Confondere sempre l’uomo, perché, perfino dalla sua miseria, riesca a comprendere le vestigia della sua sfiorita grandezza: un re spodestato, un nobile decaduto, questa è la persona per Pascal, scienziato e credente, filosofo e apologeta, raffinato indagatore delle profondità telluriche della psiche. Arguto polemista, sferza con l’ironia il razionalismo cartesiano che intendeva mostrare l’esistenza di un Dio non ritenuto necessario.
Contro gli apologeti di una ragione onnicomprensiva l’altra arma dell’autore dei “Pensieri”, oltre all’atteggiamento socratico, è uno scetticismo acuminato e mordace perché proveniente non dalla relativizzazione di ogni valore, ma da quel realismo tragico sulla condizione umana che, consapevole della sua indigenza, geme attendendo un liberatore.
Inventore della calcolatrice, non scrutò solo i numeri, indagando l’essenziale cioè quel problema di Dio che emerge dalla caliginosa penombra di una stanza in cui abbiamo sia indizi per provarne l’esistenza, sia congetture che ci porterebbero a negarla. Non possiamo deciderci razionalmente, ma dobbiamo scommettere e i mille alibi che costruiamo per non farlo, si rivelano mere distrazioni configurandosi come la più grande delle nostre miserie. Nota a tal proposito Pascal con una ficcante interrogativa dall’evidente retrogusto retorico: «Se l’uomo non è fatto per Dio, perché mai non è felice, se non in Dio?». Eppure i più eludono il problema capitale non tanto dell’esistenza di un astratto “Dio dei filosofi”, quanto di quella del “Dio di Abramo, di Isacco, di Giacobbe”, sentito dal cuore, più che dalla ragione, cercato nella morale, come verità suprema da mendicare nella preghiera dell’uomo, concepito come il solo essere che sa di essere miserabile.
Sí perché non serve che l’intero universo si armi contro di lui, un’inezia – oggi potremmo dire un virus – basta ad ucciderlo: eppure egli è grande perché quando muore sa di morire, mentre l’universo, che pure lo schiaccia, non sa assolutamente nulla. Solo che questa paradossale grandezza umana si svilisce nei mille rivoli della vanità. Insoddisfatta della sua esistenza reale, la persona vorrebbe vivere una vita immaginaria, nel concetto che gli altri hanno di lei. Per questo si lascia irretire da mille occupazioni senza rendersi conto che questo sfuggire la miseria con le distrazioni è la più grave tra le sue miserie.
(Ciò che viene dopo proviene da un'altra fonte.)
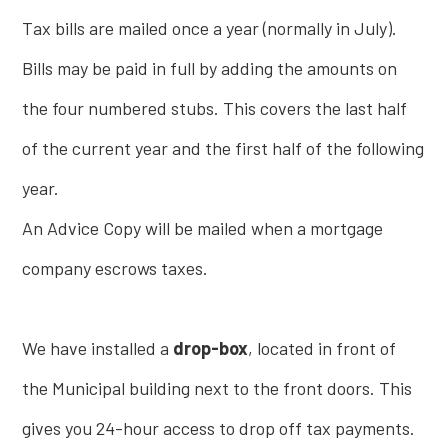
Tax bills are mailed once a year (normally in July).
Bills may be paid in full by adding the amounts on
the four numbered stubs. This covers the last half
of the current year and the first half of the following
year.
An Advice Copy will be mailed when a mortgage
company escrows taxes.
We have installed a
drop-box
, located in front of
the Municipal building next to the front doors. This
gives you 24-hour access to drop off tax payments.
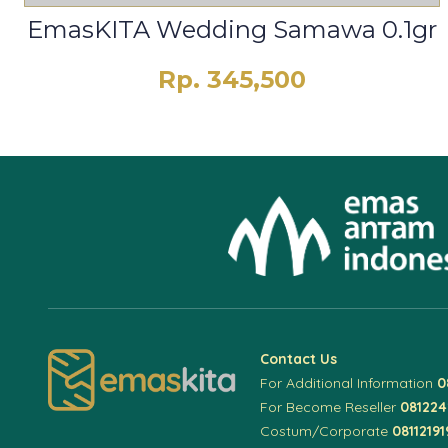
EmasKITA Wedding Samawa 0.1gr
Rp. 345,500
Contact Us
For Additional Information
0
For Become Reseller
08122
Costum/Corporate
08112191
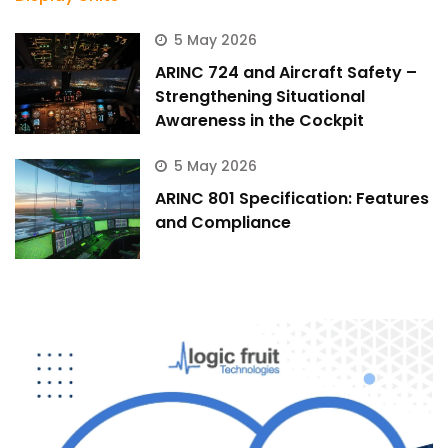
5 May 2026
ARINC 724 and Aircraft Safety –
Strengthening Situational
Awareness in the Cockpit
5 May 2026
ARINC 801 Specification: Features
and Compliance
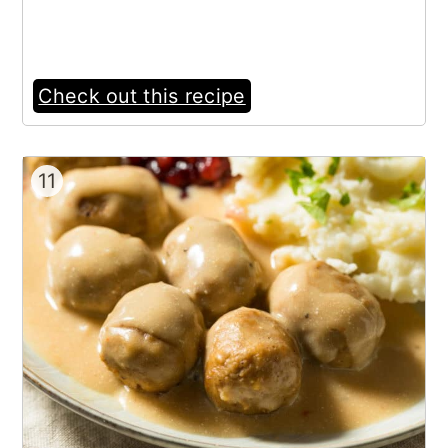
Check out this recipe
11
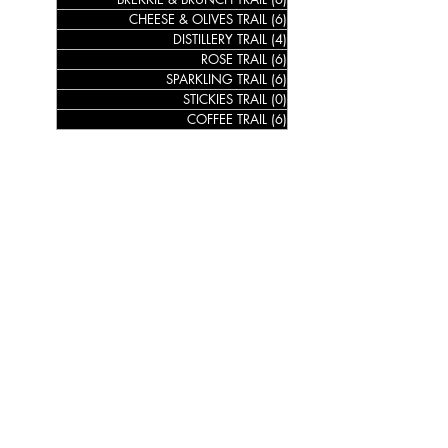
CHEESE & OLIVES TRAIL
(6)
6 posts
DISTILLERY TRAIL
(4)
4 posts
ROSE TRAIL
(6)
6 posts
SPARKLING TRAIL
(6)
6 posts
STICKIES TRAIL
(0)
0 posts
COFFEE TRAIL
(6)
6 posts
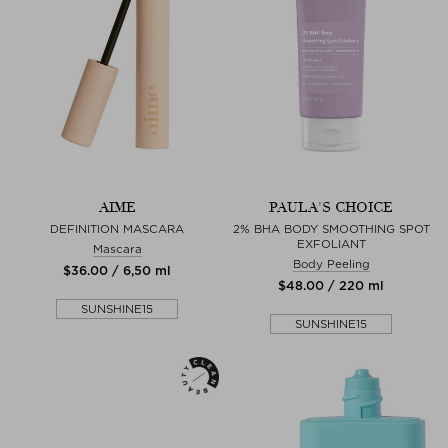
AIME
PAULA'S CHOICE
DEFINITION MASCARA
2% BHA BODY SMOOTHING SPOT
EXFOLIANT
Mascara
Body Peeling
$‌36.00 / 6,50 ml
$‌48.00 / 220 ml
SUNSHINE15
SUNSHINE15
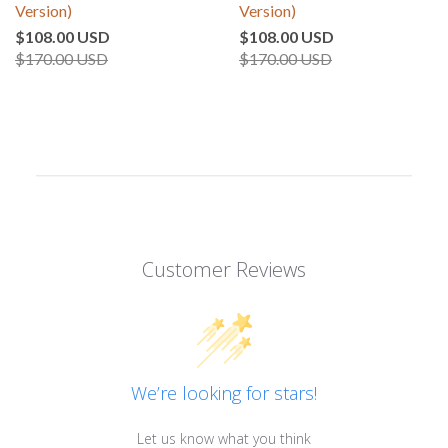
Version)
Version)
$108.00 USD
$108.00 USD
$170.00 USD
$170.00 USD
Customer Reviews
We’re looking for stars!
Let us know what you think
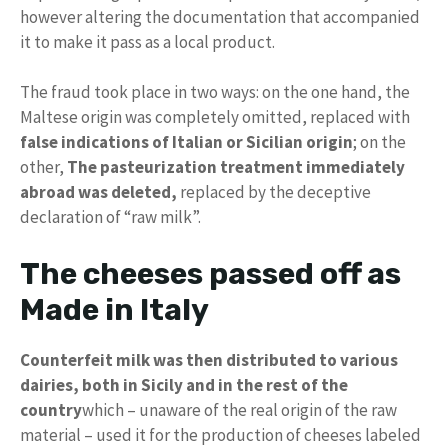
however altering the documentation that accompanied
it to make it pass as a local product.
The fraud took place in two ways: on the one hand, the
Maltese origin was completely omitted, replaced with
false indications of Italian or Sicilian origin
; on the
other,
The pasteurization treatment immediately
abroad was deleted,
replaced by the deceptive
declaration of “raw milk”.
The cheeses passed off as
Made in Italy
Counterfeit milk was then distributed to various
dairies, both in Sicily and in the rest of the
country
which – unaware of the real origin of the raw
material – used it for the production of cheeses labeled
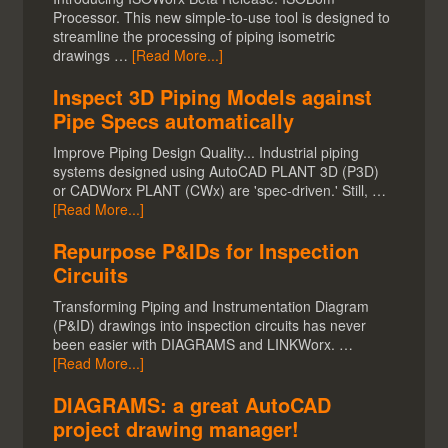
Processor. This new simple-to-use tool is designed to
streamline the processing of piping isometric
drawings …
[Read More...]
Inspect 3D Piping Models against
Pipe Specs automatically
Improve Piping Design Quality... Industrial piping
systems designed using AutoCAD PLANT 3D (P3D)
or CADWorx PLANT (CWx) are 'spec-driven.' Still, …
[Read More...]
Repurpose P&IDs for Inspection
Circuits
Transforming Piping and Instrumentation Diagram
(P&ID) drawings into inspection circuits has never
been easier with DIAGRAMS and LINKWorx. …
[Read More...]
DIAGRAMS: a great AutoCAD
project drawing manager!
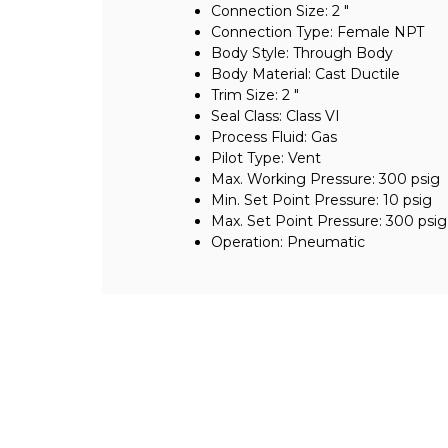
Connection Size: 2 "
Connection Type: Female NPT
Body Style: Through Body
Body Material: Cast Ductile
Trim Size: 2 "
Seal Class: Class VI
Process Fluid: Gas
Pilot Type: Vent
Max. Working Pressure: 300 psig
Min. Set Point Pressure: 10 psig
Max. Set Point Pressure: 300 psig
Operation: Pneumatic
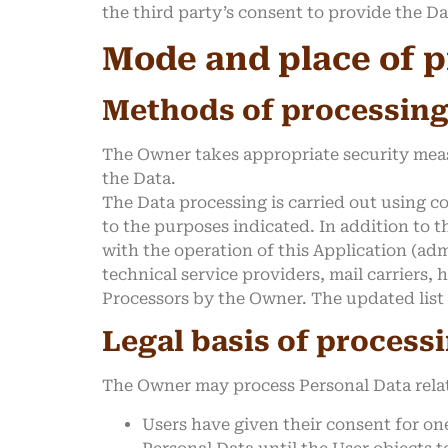
the third party’s consent to provide the D
Mode and place of p
Methods of processin
The Owner takes appropriate security meas
the Data.
The Data processing is carried out using c
to the purposes indicated. In addition to t
with the operation of this Application (adm
technical service providers, mail carriers
Processors by the Owner. The updated list
Legal basis of process
The Owner may process Personal Data relati
Users have given their consent for on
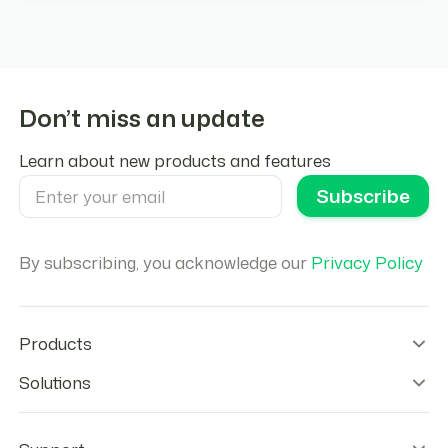
Don’t miss an update
Learn about new products and features
By subscribing, you acknowledge our
Privacy Policy
Products
Wallet Infrastructure
Solutions
Stablecoin Orchestration
Onramps
Remittances
Offramps
Agentic Payments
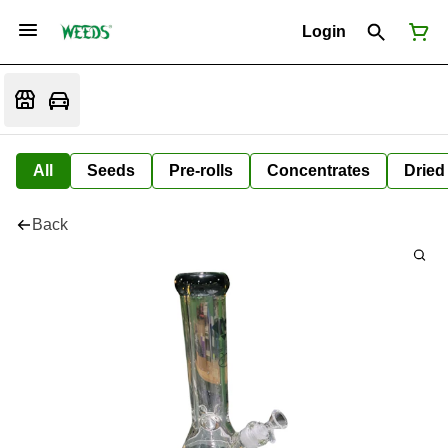
Login
All
Seeds
Pre-rolls
Concentrates
Dried
Back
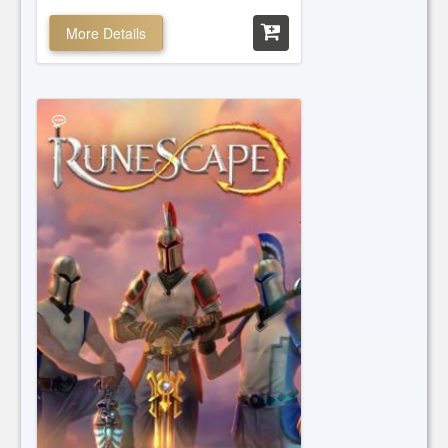
More Details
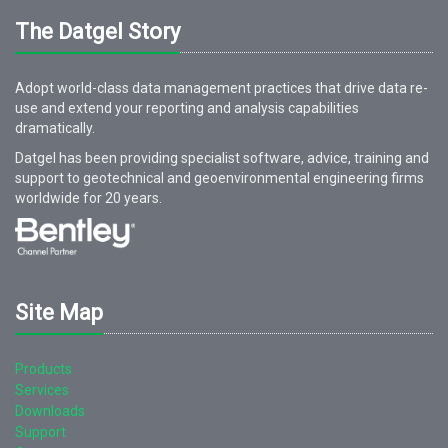
The Datgel Story
Adopt world-class data management practices that drive data re-
use and extend your reporting and analysis capabilities
dramatically.
Datgel has been providing specialist software, advice, training and
support to geotechnical and geoenvironmental engineering firms
worldwide for
20
years.
Site Map
Products
Services
Downloads
Support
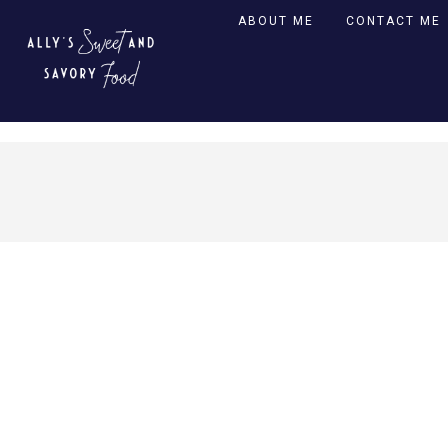
ABOUT ME
CONTACT ME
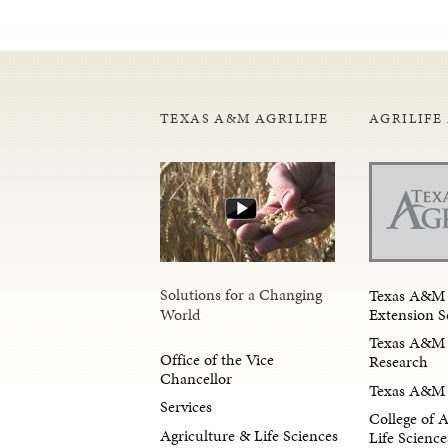
TEXAS A&M AGRILIFE
AGRILIFE
Solutions for a Changing
Texas A&M 
Extension S
World
Texas A&M 
Office of the Vice
Research
Chancellor
Texas A&M 
Services
College of 
Agriculture & Life Sciences
Life Science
Proprio questo vivere nella penombra, questo scommettere su Dio senza poterlo dimostrare, rende Pascal vicino alle inquietudini dell’uomo moderno: egli è un credente, ma non è più uno scolastico, è uno scienziato, ma afferma che la missione più importante della ragione è ammettere che un’infinità di cose la sorpassano, e sono di gran lunga le più importanti, perché, come scrive nei pensieri, incompiuta apologia del cristianesimo,
La scienza delle cose esteriori non mi consolerà dell’ignoranza della morale nel momento del dolore, ma la morale mi consolerà sempre dell’ignoranza della scienza delle cose esteriori.